● What you need to do:
The answer must consist of every line in the records below that contains the string "back".

————————

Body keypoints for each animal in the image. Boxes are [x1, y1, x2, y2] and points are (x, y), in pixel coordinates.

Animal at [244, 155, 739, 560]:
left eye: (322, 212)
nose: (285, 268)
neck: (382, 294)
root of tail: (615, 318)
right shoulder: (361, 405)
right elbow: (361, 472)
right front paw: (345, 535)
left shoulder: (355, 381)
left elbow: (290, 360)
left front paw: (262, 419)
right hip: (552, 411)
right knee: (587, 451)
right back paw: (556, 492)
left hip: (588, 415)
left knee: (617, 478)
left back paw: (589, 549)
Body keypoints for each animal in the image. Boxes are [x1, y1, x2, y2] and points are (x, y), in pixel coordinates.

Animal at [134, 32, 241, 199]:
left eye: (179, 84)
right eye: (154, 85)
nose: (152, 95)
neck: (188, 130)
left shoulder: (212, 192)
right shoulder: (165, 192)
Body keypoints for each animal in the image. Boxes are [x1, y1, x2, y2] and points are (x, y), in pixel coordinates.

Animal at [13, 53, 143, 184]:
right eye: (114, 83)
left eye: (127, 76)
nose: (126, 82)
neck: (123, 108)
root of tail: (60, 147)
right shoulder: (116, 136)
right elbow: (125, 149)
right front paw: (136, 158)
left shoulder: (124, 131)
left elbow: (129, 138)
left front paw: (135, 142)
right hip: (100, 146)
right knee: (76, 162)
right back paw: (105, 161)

————————

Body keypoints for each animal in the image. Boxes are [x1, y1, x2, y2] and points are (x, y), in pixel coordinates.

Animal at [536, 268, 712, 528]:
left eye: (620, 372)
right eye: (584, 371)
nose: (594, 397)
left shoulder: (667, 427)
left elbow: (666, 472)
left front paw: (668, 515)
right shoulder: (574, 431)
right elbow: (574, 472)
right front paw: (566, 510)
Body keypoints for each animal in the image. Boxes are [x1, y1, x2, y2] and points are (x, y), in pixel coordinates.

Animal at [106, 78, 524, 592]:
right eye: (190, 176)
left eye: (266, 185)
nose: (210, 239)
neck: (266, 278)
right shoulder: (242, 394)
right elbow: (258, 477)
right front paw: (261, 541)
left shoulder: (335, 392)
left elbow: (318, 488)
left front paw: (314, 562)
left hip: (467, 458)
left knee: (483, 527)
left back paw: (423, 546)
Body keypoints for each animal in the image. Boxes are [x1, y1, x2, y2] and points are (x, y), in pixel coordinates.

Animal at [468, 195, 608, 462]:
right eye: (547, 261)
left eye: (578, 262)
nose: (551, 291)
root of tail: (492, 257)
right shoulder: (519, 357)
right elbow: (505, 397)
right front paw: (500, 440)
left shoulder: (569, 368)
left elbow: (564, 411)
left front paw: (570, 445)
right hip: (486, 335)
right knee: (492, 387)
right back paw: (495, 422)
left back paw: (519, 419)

————————

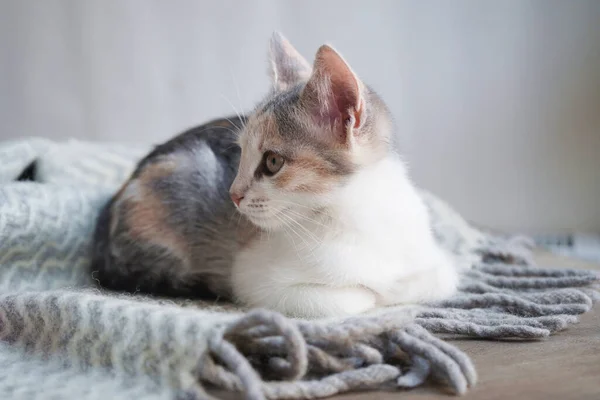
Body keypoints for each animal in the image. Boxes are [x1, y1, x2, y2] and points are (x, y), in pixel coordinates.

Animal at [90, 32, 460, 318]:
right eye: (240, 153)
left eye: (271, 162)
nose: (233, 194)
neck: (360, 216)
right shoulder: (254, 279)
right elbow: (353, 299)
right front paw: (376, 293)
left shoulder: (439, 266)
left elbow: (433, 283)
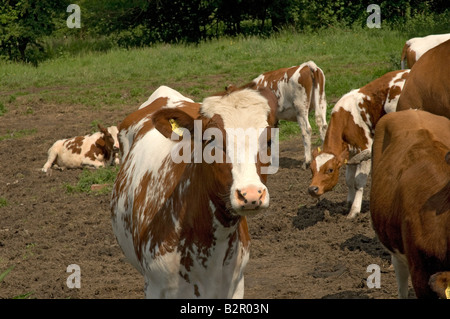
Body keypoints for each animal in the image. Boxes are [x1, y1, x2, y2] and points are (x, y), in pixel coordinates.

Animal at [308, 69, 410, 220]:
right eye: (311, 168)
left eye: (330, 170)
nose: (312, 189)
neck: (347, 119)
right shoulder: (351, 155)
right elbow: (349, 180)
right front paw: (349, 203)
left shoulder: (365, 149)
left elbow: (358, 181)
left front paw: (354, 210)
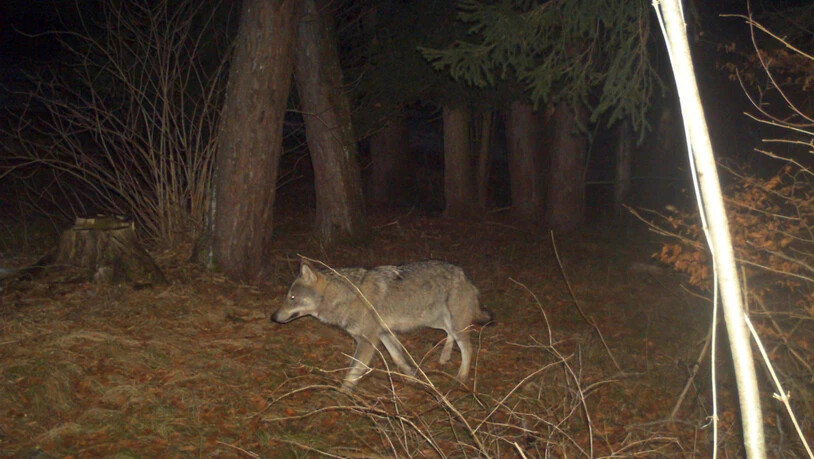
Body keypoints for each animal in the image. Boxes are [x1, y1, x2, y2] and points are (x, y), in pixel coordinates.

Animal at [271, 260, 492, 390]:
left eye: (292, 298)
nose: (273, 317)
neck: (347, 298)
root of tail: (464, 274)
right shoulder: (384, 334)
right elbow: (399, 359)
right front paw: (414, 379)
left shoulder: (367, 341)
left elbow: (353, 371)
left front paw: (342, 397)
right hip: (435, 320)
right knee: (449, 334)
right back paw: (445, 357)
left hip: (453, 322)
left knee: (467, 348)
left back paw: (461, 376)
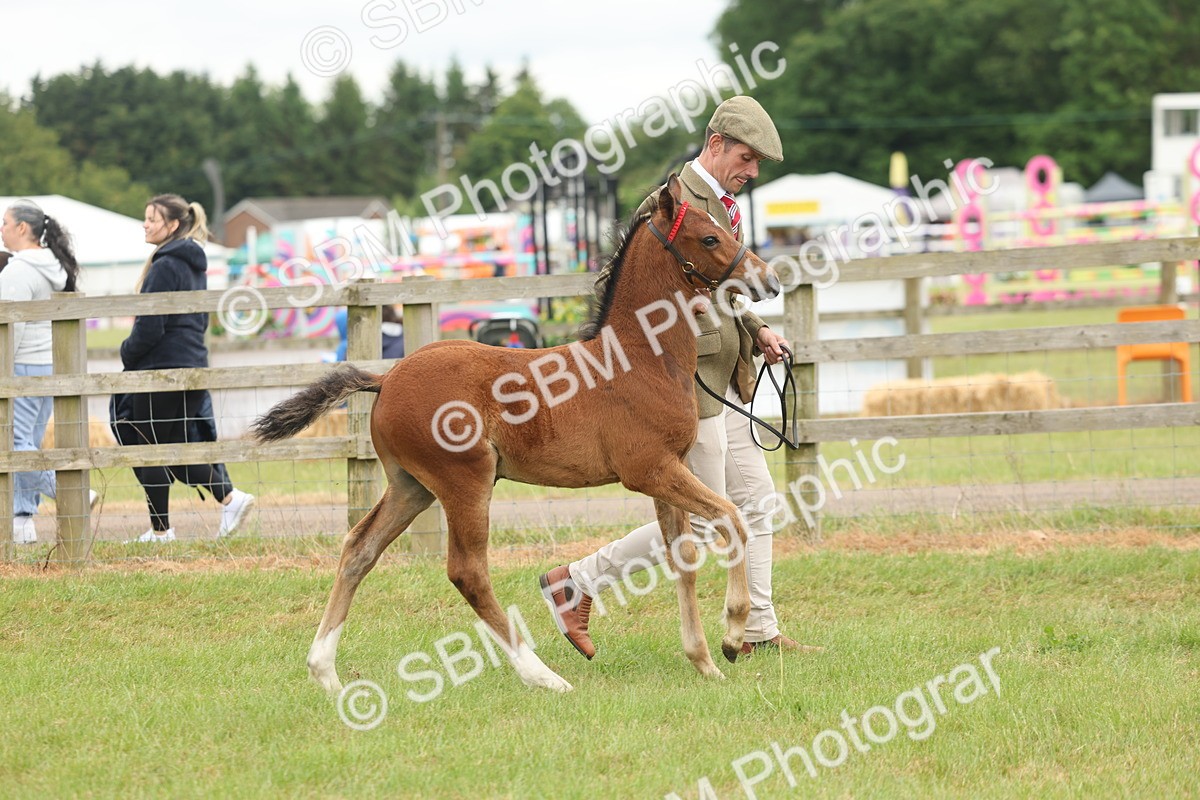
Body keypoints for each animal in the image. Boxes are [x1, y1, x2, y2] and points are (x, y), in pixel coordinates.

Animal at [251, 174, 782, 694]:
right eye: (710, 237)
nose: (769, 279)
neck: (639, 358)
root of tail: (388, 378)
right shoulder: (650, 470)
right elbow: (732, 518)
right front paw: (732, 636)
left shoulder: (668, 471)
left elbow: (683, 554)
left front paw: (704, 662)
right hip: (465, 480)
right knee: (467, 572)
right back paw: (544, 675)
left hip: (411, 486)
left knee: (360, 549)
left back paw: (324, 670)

————————

● Output:
right back paw: (556, 492)
left back paw: (589, 549)
right back paw: (105, 161)
left back paw: (423, 546)
right back paw: (495, 422)
left back paw: (519, 419)
right back paw: (445, 357)
left back paw: (461, 376)
right back paw: (544, 675)
left back paw: (324, 670)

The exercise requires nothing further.